Читать «Том 3. Звезда над Булонью» онлайн - страница 15
Борис Константинович Зайцев
Потом отец свез нас в ландо на Воробьевы горы.
Я помню светлый, теплый день, ровный бег лошадей, покачивание коляски на резинах, нашу болтовню, нашу Москву, Нескучный, дачу Ноева в бледном дыму зелени апрельской, белые – о как высокие и легенькие! – облачка в небе истаивающем – и вновь Москву, раскрывшуюся сквозь рощи Воробьевых гор, тихое мрение куполов золотых, золотистый простор, безбрежность, опьянение легкое весной, счастьем и молодостью. Возможно, нам и надо бы сказать времени: «Погоди, о, не уносись». Но мы смеялись, любовались и шалили – а Москва гудела колоколами, светилась под солнцем, струилась в голубоватой прозрачности и дышала свежестью, праздником, весельем.

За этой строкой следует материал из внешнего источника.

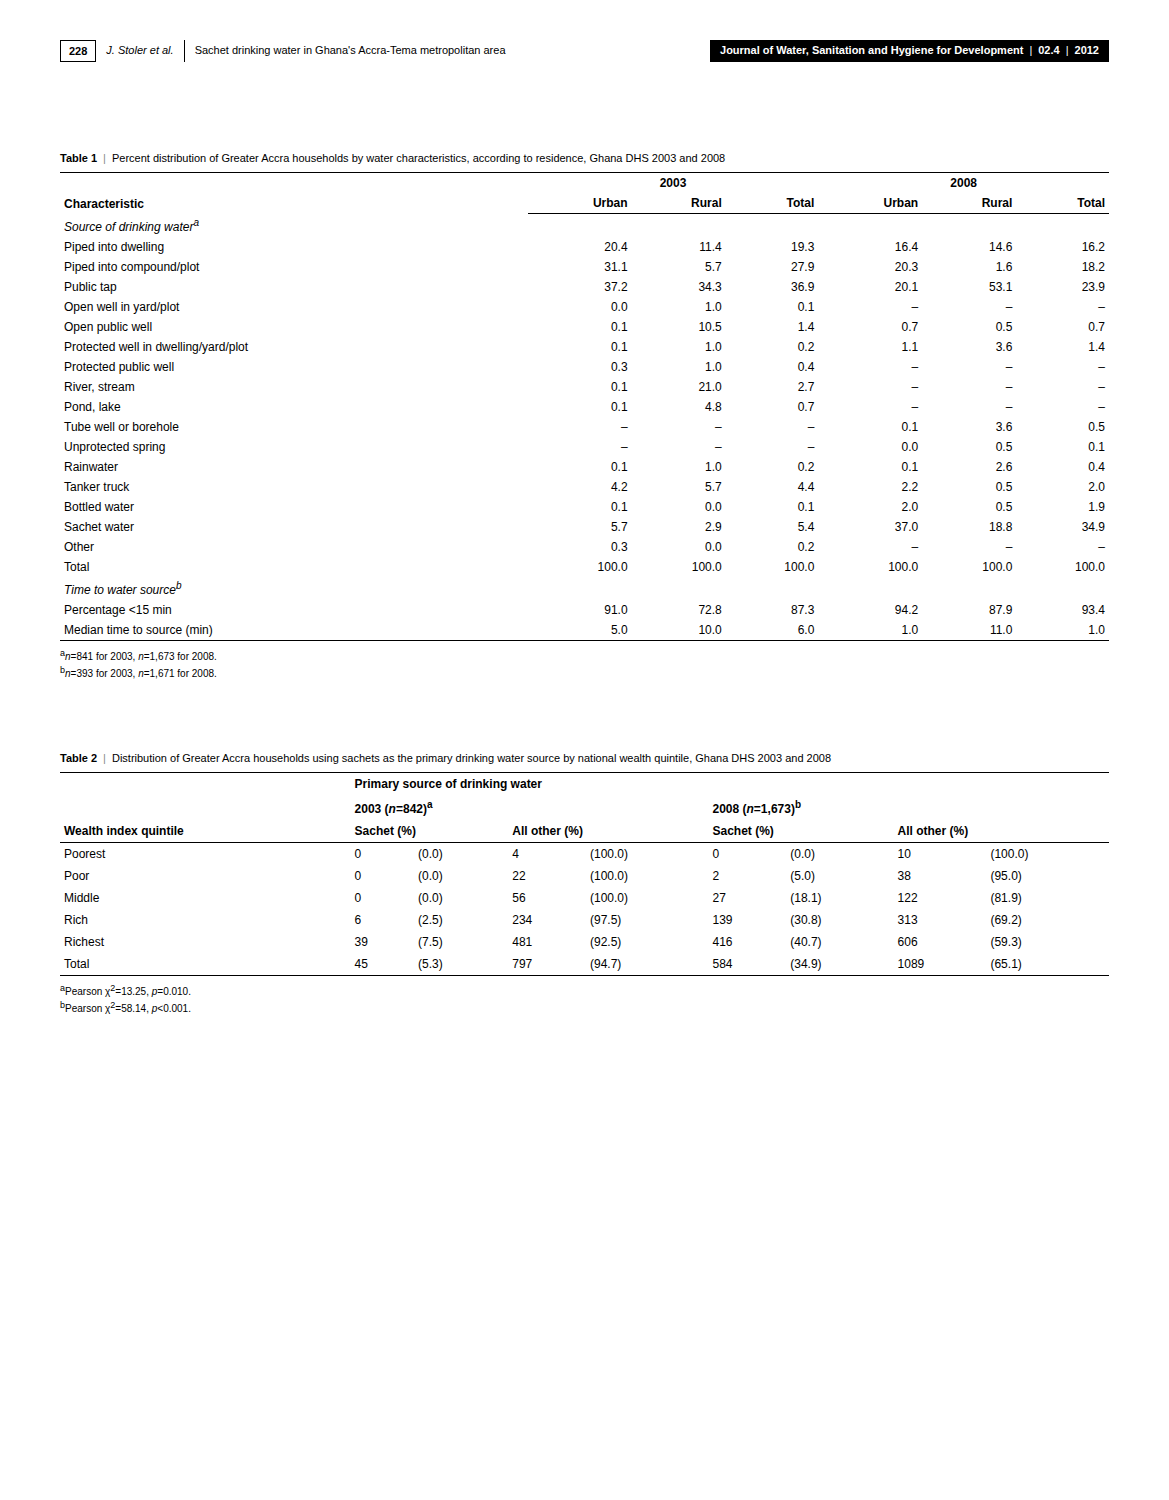228
J. Stoler et al.
Sachet drinking water in Ghana's Accra-Tema metropolitan area
Journal of Water, Sanitation and Hygiene for Development|02.4|2012
Table 1|Percent distribution of Greater Accra households by water characteristics, according to residence, Ghana DHS 2003 and 2008
| Characteristic | 2003 | 2008 |
| --- | --- | --- |
| Urban | Rural | Total | Urban | Rural | Total |
| Source of drinking water a |
| Piped into dwelling | 20.4 | 11.4 | 19.3 | 16.4 | 14.6 | 16.2 |
| Piped into compound/plot | 31.1 | 5.7 | 27.9 | 20.3 | 1.6 | 18.2 |
| Public tap | 37.2 | 34.3 | 36.9 | 20.1 | 53.1 | 23.9 |
| Open well in yard/plot | 0.0 | 1.0 | 0.1 | – | – | – |
| Open public well | 0.1 | 10.5 | 1.4 | 0.7 | 0.5 | 0.7 |
| Protected well in dwelling/yard/plot | 0.1 | 1.0 | 0.2 | 1.1 | 3.6 | 1.4 |
| Protected public well | 0.3 | 1.0 | 0.4 | – | – | – |
| River, stream | 0.1 | 21.0 | 2.7 | – | – | – |
| Pond, lake | 0.1 | 4.8 | 0.7 | – | – | – |
| Tube well or borehole | – | – | – | 0.1 | 3.6 | 0.5 |
| Unprotected spring | – | – | – | 0.0 | 0.5 | 0.1 |
| Rainwater | 0.1 | 1.0 | 0.2 | 0.1 | 2.6 | 0.4 |
| Tanker truck | 4.2 | 5.7 | 4.4 | 2.2 | 0.5 | 2.0 |
| Bottled water | 0.1 | 0.0 | 0.1 | 2.0 | 0.5 | 1.9 |
| Sachet water | 5.7 | 2.9 | 5.4 | 37.0 | 18.8 | 34.9 |
| Other | 0.3 | 0.0 | 0.2 | – | – | – |
| Total | 100.0 | 100.0 | 100.0 | 100.0 | 100.0 | 100.0 |
| Time to water source b |
| Percentage <15 min | 91.0 | 72.8 | 87.3 | 94.2 | 87.9 | 93.4 |
| Median time to source (min) | 5.0 | 10.0 | 6.0 | 1.0 | 11.0 | 1.0 |
an=841 for 2003, n=1,673 for 2008.
bn=393 for 2003, n=1,671 for 2008.
Table 2|Distribution of Greater Accra households using sachets as the primary drinking water source by national wealth quintile, Ghana DHS 2003 and 2008
| | Primary source of drinking water |
| --- | --- |
| | 2003 ( n =842) a | 2008 ( n =1,673) b |
| Wealth index quintile | Sachet (%) | All other (%) | Sachet (%) | All other (%) |
| Poorest | 0 | (0.0) | 4 | (100.0) | 0 | (0.0) | 10 | (100.0) |
| Poor | 0 | (0.0) | 22 | (100.0) | 2 | (5.0) | 38 | (95.0) |
| Middle | 0 | (0.0) | 56 | (100.0) | 27 | (18.1) | 122 | (81.9) |
| Rich | 6 | (2.5) | 234 | (97.5) | 139 | (30.8) | 313 | (69.2) |
| Richest | 39 | (7.5) | 481 | (92.5) | 416 | (40.7) | 606 | (59.3) |
| Total | 45 | (5.3) | 797 | (94.7) | 584 | (34.9) | 1089 | (65.1) |
aPearson χ2=13.25, p=0.010.
bPearson χ2=58.14, p<0.001.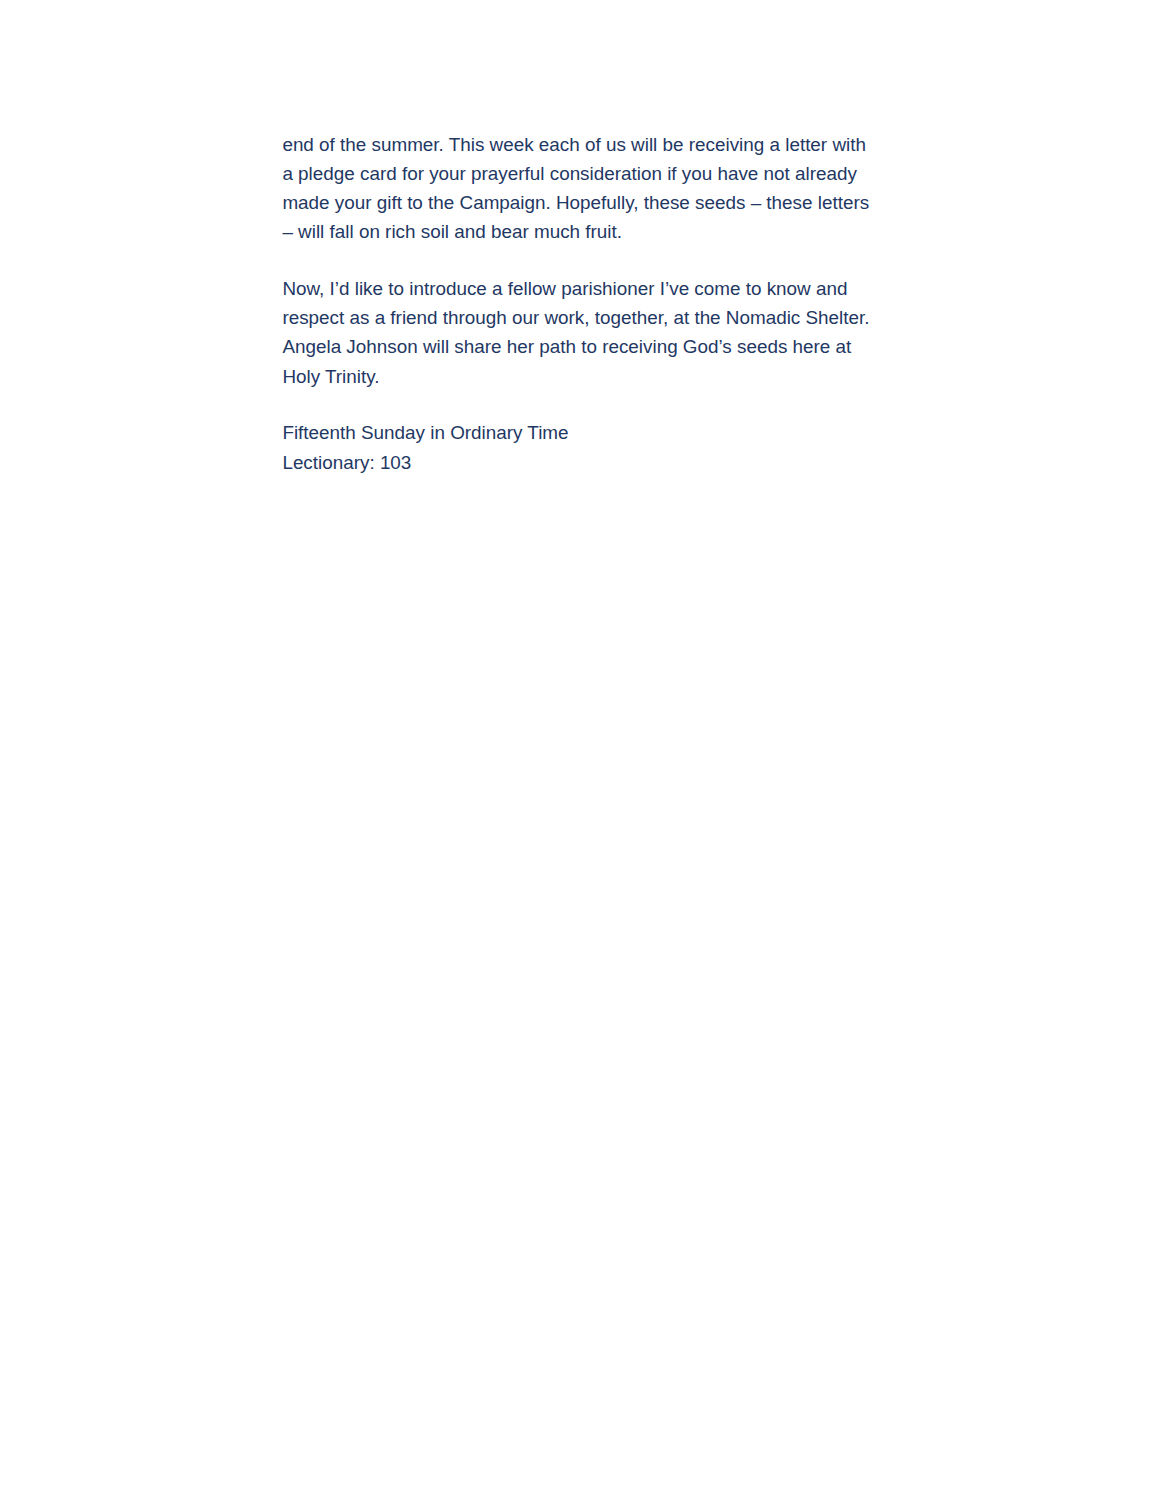end of the summer. This week each of us will be receiving a letter with a pledge card for your prayerful consideration if you have not already made your gift to the Campaign. Hopefully, these seeds – these letters – will fall on rich soil and bear much fruit.
Now, I’d like to introduce a fellow parishioner I’ve come to know and respect as a friend through our work, together, at the Nomadic Shelter. Angela Johnson will share her path to receiving God’s seeds here at Holy Trinity.
Fifteenth Sunday in Ordinary Time
Lectionary: 103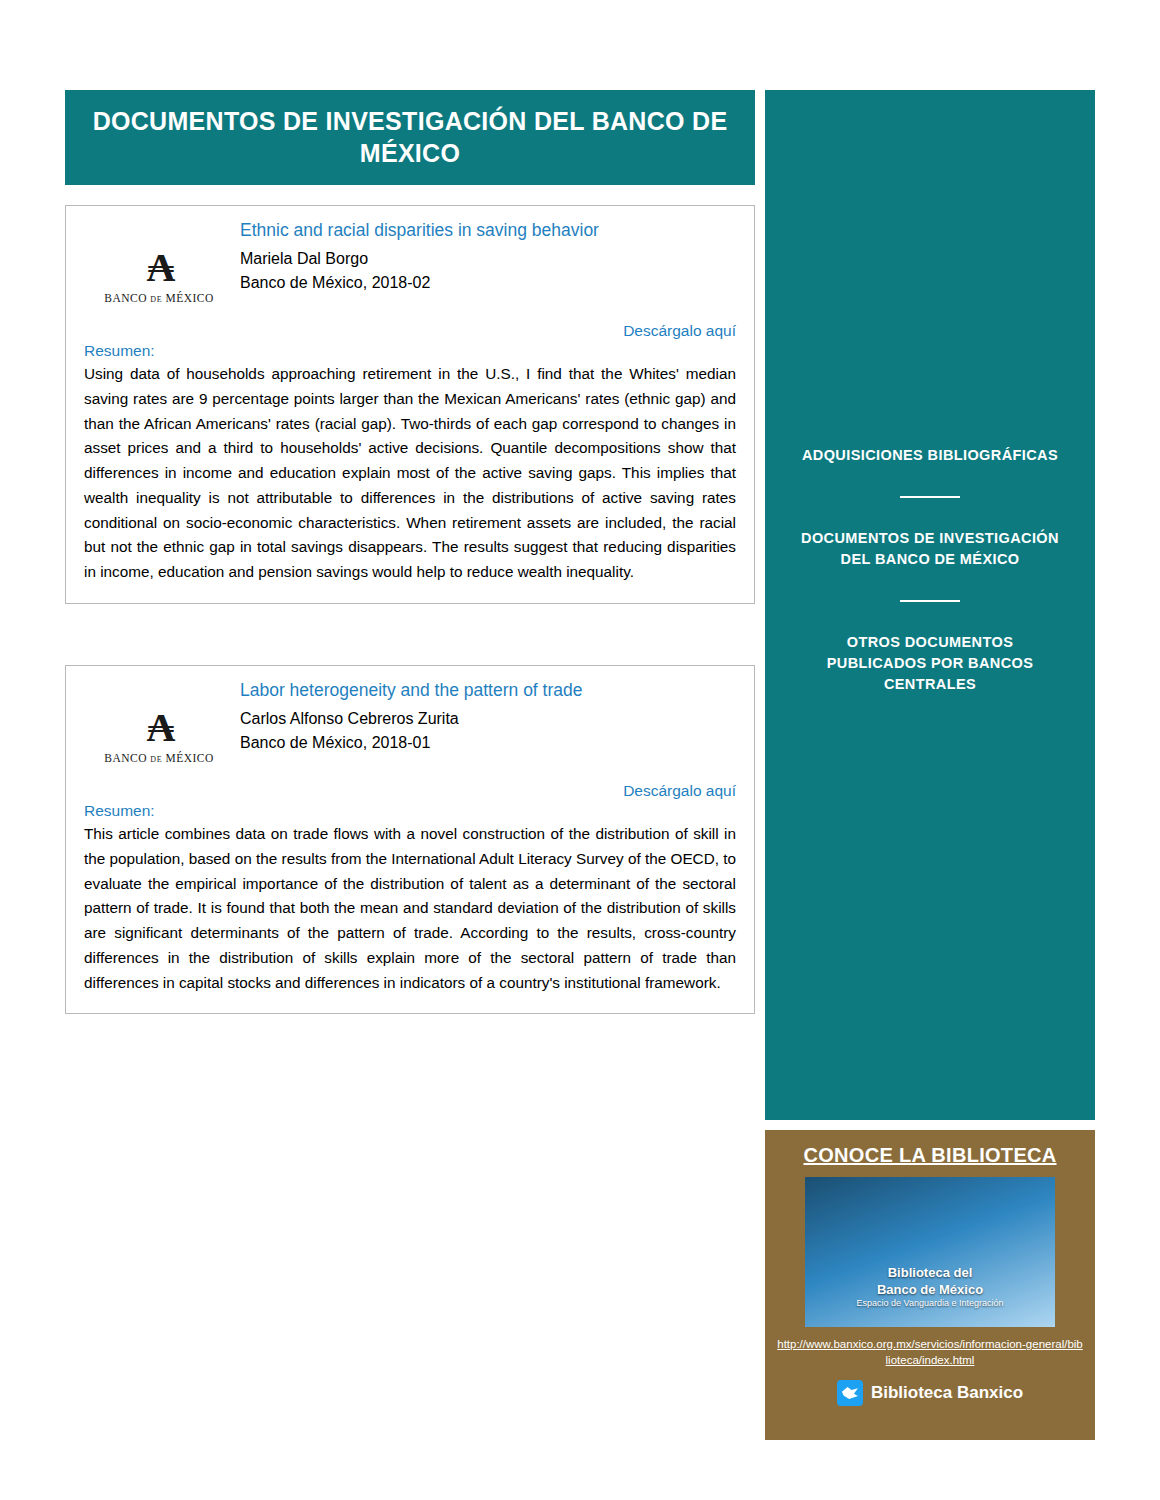DOCUMENTOS DE INVESTIGACIÓN DEL BANCO DE MÉXICO
₳
BANCO DE MÉXICO
Ethnic and racial disparities in saving behavior
Mariela Dal Borgo
Banco de México, 2018-02
Descárgalo aquí
Resumen:
Using data of households approaching retirement in the U.S., I find that the Whites' median saving rates are 9 percentage points larger than the Mexican Americans' rates (ethnic gap) and than the African Americans' rates (racial gap). Two-thirds of each gap correspond to changes in asset prices and a third to households' active decisions. Quantile decompositions show that differences in income and education explain most of the active saving gaps. This implies that wealth inequality is not attributable to differences in the distributions of active saving rates conditional on socio-economic characteristics. When retirement assets are included, the racial but not the ethnic gap in total savings disappears. The results suggest that reducing disparities in income, education and pension savings would help to reduce wealth inequality.
₳
BANCO DE MÉXICO
Labor heterogeneity and the pattern of trade
Carlos Alfonso Cebreros Zurita
Banco de México, 2018-01
Descárgalo aquí
Resumen:
This article combines data on trade flows with a novel construction of the distribution of skill in the population, based on the results from the International Adult Literacy Survey of the OECD, to evaluate the empirical importance of the distribution of talent as a determinant of the sectoral pattern of trade. It is found that both the mean and standard deviation of the distribution of skills are significant determinants of the pattern of trade. According to the results, cross-country differences in the distribution of skills explain more of the sectoral pattern of trade than differences in capital stocks and differences in indicators of a country's institutional framework.
ADQUISICIONES BIBLIOGRÁFICAS
DOCUMENTOS DE INVESTIGACIÓN
DEL BANCO DE MÉXICO
OTROS DOCUMENTOS
PUBLICADOS POR BANCOS
CENTRALES
CONOCE LA BIBLIOTECA
Biblioteca del
Banco de México Espacio de Vanguardia e Integración
http://www.banxico.org.mx/servicios/informacion-general/biblioteca/index.html
Biblioteca Banxico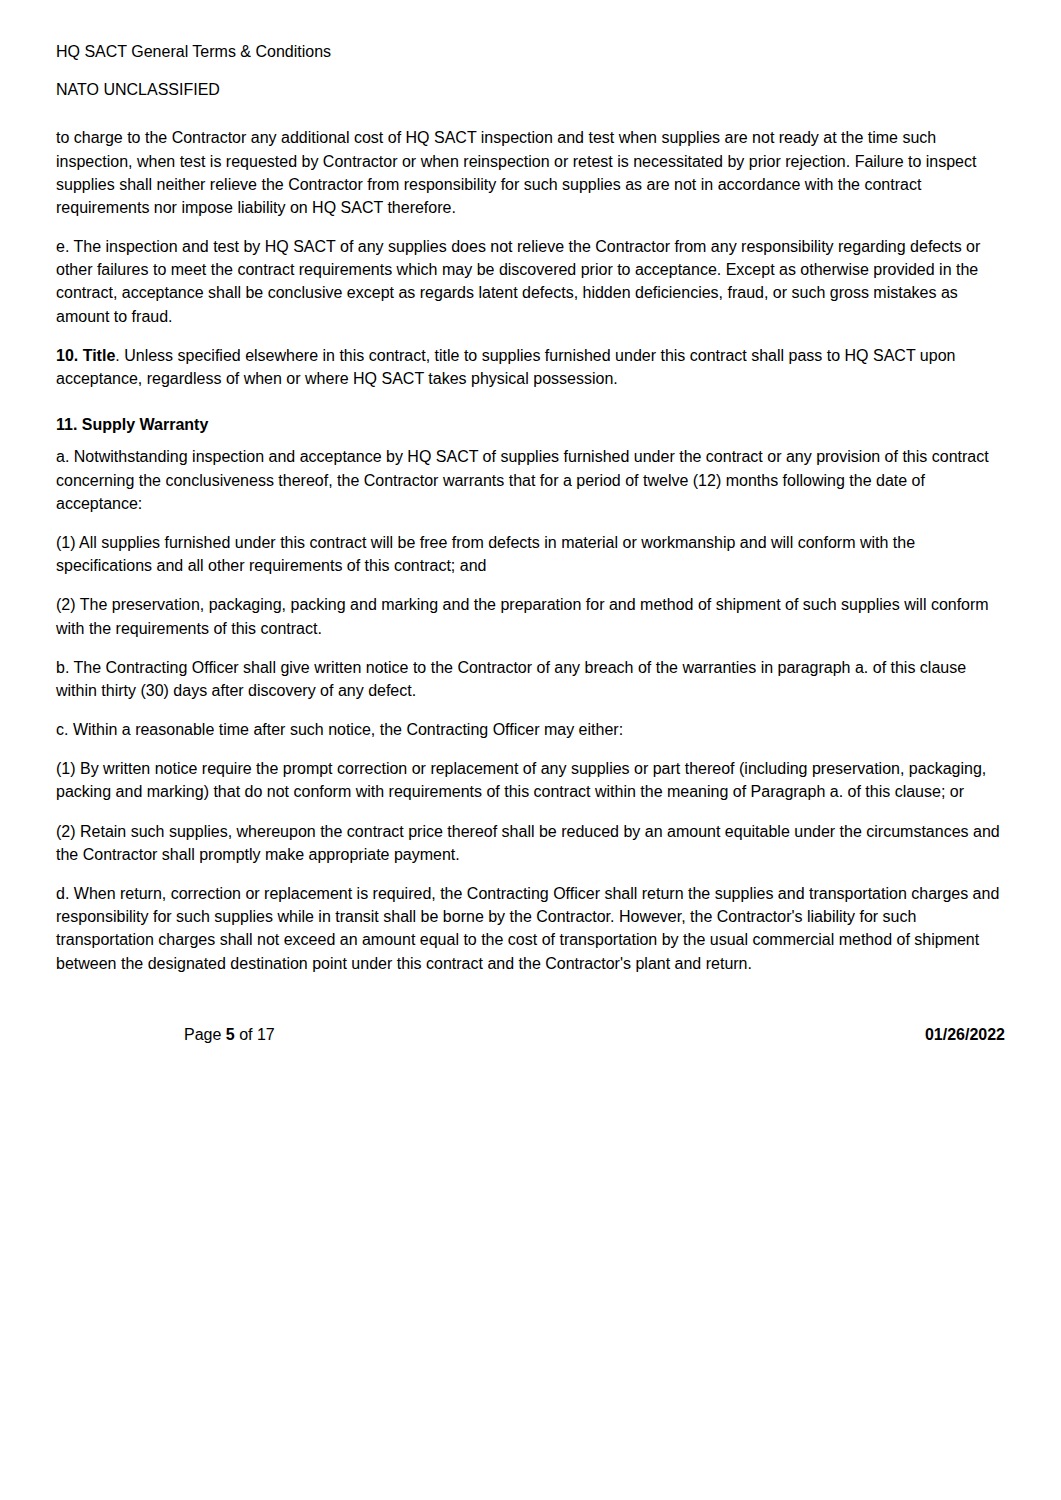HQ SACT General Terms & Conditions
NATO UNCLASSIFIED
to charge to the Contractor any additional cost of HQ SACT inspection and test when supplies are not ready at the time such inspection, when test is requested by Contractor or when reinspection or retest is necessitated by prior rejection. Failure to inspect supplies shall neither relieve the Contractor from responsibility for such supplies as are not in accordance with the contract requirements nor impose liability on HQ SACT therefore.
e. The inspection and test by HQ SACT of any supplies does not relieve the Contractor from any responsibility regarding defects or other failures to meet the contract requirements which may be discovered prior to acceptance. Except as otherwise provided in the contract, acceptance shall be conclusive except as regards latent defects, hidden deficiencies, fraud, or such gross mistakes as amount to fraud.
10. Title. Unless specified elsewhere in this contract, title to supplies furnished under this contract shall pass to HQ SACT upon acceptance, regardless of when or where HQ SACT takes physical possession.
11. Supply Warranty
a. Notwithstanding inspection and acceptance by HQ SACT of supplies furnished under the contract or any provision of this contract concerning the conclusiveness thereof, the Contractor warrants that for a period of twelve (12) months following the date of acceptance:
(1) All supplies furnished under this contract will be free from defects in material or workmanship and will conform with the specifications and all other requirements of this contract; and
(2) The preservation, packaging, packing and marking and the preparation for and method of shipment of such supplies will conform with the requirements of this contract.
b. The Contracting Officer shall give written notice to the Contractor of any breach of the warranties in paragraph a. of this clause within thirty (30) days after discovery of any defect.
c. Within a reasonable time after such notice, the Contracting Officer may either:
(1) By written notice require the prompt correction or replacement of any supplies or part thereof (including preservation, packaging, packing and marking) that do not conform with requirements of this contract within the meaning of Paragraph a. of this clause; or
(2) Retain such supplies, whereupon the contract price thereof shall be reduced by an amount equitable under the circumstances and the Contractor shall promptly make appropriate payment.
d. When return, correction or replacement is required, the Contracting Officer shall return the supplies and transportation charges and responsibility for such supplies while in transit shall be borne by the Contractor. However, the Contractor's liability for such transportation charges shall not exceed an amount equal to the cost of transportation by the usual commercial method of shipment between the designated destination point under this contract and the Contractor's plant and return.
Page 5 of 17 01/26/2022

Через месяц мы с Маркушей обвенчались. Кончилось мое девичество – я стала взрослой.
III
Мы переехали теперь на Спиридоновку, в тот дом, что на углу Гранатного. Он мне напоминал корабль, один борт смотрит на Гранатный, а другой на Спиридоновку. Рядом с нами, по Гранатному, особняк Леонтьевых с колоннами, в саду, как будто бы усадьба. Гигантский тополь подымается из-за решетки сада, осеняет переулок.
Теперь впервые я хозяйка, но управляться мне нетрудно. Все само собою делалось. Не очень уж я предавалась и заботам Марфы, но, должно быть, я вправду обладала той чертой – вносить благоустройство и порядок.
Мне везло даже в прислуге. Я на улице раз встретила оборвашку, настоящую хитрованку Марфушу, – попросилась она на место. Волосы у нее растрепаны, глаза слезящиеся, красный нос, как у пьяницы, в ушах огромнейшие золотые серьги. Но я взяла ее как будто по наитию – оказалась она золотей своих дутых сережек, и совсем непьющая. Она нас полюбила, прижилась. Кухонный департамент сиял.
Маркуша был мил, трогателен, нежен и нелеп. Утром вставал, шел в университет (куда перевелся из академии). А я разучивала дома упражнения, шла на урок, в консерваторию. Я проходила уж теперь по улицам серьезней, и не побежала бы, как раньше, но я чувствовала, что я молода, любима и сама люблю с горячностию молодости. Что я живу, пою, чиста, здорова – и мне весело было глядеть на белый свет.
Немножко я боялась сказать Ольге Андреевне, что вышла замуж. Жутко и смешно как-то мне было.
Ольга Андреевна сапнула.
– Выскочила все-таки. Не удержалась.
Я приготовилась к баталии. Но она хмуро ткнула в ноты: «Продолжай». Я пела, как обычно. Она же хмурилась, молчала. Я уже забыла о своем проступке. Ольга же Андреевна меня не поправляла. Вдруг тряхнула буклями седыми.
– Дура. Идиотка.
Я не поняла, остановилась. А она вскипела:
– Только и умеете козлам на шею вешаться, дряни, потаскушки! Я до тридцати лет девственницей была, зато и пела. Ну, а ты? Небось уж с брюхом?
Мне стало весело, не страшно, вдруг я обняла ее и стала целовать. Не скрыла смеха. Та скоро отошла.
– Фу, на тебя сердиться не могу. Очень уж складная, точеная… Тьфу, чуть было не сказала: точеная девушка.
И она сама засмеялась – кажется, меня даже простила.
Маркуша мне нередко говорил, что от меня идет ток мягкой теплоты, приветливости. Не знаю, трудно о себе сказать. Но сколько помню, люди относились ко мне чаще хорошо, чем плохо. Да и к Маркуше тоже. Так что к нам, на Спиридоновку, много всякого народу забредало, больше молодежь, студенты, барышни и дамы. Бывали и художники, поэты начинающие – из пестрой, шумной и веселой толпы лучших лет наших припоминается сейчас Георгий Александрович Георгиевский.